§ **What you have to do**
Count the lines in the records below that contain the string "donde", matching case exactly, and reply with only that number.

|---|

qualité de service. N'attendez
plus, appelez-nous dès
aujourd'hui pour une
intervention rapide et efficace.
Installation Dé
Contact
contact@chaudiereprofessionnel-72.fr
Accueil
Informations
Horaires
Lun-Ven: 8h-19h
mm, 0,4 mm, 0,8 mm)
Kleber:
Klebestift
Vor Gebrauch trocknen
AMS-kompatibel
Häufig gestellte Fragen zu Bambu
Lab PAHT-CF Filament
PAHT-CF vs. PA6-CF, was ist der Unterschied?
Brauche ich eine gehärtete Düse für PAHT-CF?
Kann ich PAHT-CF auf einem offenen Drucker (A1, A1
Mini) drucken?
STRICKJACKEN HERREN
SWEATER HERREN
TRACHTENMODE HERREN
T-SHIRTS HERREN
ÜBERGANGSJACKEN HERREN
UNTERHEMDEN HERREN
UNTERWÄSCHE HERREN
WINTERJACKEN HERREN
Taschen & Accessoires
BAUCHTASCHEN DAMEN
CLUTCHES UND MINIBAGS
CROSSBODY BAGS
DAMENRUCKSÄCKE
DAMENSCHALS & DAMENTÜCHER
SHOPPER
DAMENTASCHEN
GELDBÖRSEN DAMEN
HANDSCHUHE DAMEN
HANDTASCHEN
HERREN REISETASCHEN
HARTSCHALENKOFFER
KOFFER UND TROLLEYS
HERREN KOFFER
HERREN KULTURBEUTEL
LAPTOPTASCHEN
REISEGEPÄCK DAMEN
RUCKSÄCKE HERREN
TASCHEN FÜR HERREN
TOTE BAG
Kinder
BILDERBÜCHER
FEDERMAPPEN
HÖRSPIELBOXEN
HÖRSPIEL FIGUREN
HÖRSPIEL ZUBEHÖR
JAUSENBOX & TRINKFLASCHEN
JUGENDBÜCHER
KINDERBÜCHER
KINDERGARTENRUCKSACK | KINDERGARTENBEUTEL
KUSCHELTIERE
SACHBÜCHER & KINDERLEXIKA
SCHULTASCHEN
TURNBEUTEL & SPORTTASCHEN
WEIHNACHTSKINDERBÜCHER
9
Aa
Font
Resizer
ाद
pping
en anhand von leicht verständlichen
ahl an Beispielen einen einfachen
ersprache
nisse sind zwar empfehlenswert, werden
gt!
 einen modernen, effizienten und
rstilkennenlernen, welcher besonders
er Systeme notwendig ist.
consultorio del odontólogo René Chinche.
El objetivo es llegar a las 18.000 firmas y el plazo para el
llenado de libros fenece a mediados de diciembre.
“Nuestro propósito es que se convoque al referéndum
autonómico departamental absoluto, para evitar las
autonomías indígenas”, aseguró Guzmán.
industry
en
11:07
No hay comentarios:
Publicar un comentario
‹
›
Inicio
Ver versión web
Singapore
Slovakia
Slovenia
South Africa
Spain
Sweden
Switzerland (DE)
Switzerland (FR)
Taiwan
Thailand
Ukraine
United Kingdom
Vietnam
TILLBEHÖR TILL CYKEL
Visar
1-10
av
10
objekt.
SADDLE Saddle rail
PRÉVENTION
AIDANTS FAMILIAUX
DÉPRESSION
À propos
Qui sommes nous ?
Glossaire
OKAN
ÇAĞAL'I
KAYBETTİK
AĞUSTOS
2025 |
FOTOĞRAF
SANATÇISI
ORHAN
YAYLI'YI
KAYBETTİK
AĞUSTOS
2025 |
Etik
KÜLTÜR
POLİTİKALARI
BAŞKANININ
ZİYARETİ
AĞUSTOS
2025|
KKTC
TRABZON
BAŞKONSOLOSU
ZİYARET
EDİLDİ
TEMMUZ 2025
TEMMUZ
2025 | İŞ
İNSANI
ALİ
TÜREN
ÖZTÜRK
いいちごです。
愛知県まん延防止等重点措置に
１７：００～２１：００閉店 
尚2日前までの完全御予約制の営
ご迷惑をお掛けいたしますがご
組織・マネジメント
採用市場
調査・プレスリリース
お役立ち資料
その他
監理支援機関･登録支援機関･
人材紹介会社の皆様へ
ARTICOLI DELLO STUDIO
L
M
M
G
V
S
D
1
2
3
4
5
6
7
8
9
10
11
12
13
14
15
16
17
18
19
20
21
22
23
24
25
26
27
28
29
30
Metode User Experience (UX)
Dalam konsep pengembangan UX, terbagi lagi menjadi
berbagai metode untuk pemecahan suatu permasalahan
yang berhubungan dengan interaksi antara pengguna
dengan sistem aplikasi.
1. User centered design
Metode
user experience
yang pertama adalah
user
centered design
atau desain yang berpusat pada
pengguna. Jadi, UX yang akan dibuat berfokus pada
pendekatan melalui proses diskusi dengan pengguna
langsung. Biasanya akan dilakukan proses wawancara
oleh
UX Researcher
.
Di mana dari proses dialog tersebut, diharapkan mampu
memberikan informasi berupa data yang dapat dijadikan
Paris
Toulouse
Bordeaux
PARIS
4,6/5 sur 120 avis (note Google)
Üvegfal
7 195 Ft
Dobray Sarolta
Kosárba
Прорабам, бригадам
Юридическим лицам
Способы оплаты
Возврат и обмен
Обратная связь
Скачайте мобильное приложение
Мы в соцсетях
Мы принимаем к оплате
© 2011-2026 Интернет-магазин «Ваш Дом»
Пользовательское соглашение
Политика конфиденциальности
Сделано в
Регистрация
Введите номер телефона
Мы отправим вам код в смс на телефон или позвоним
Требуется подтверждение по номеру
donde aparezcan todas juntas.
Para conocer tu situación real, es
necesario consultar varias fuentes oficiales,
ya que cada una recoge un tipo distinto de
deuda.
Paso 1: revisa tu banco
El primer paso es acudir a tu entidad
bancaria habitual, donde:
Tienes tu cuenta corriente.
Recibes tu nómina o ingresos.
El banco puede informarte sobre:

|---|

§ **Result below**
2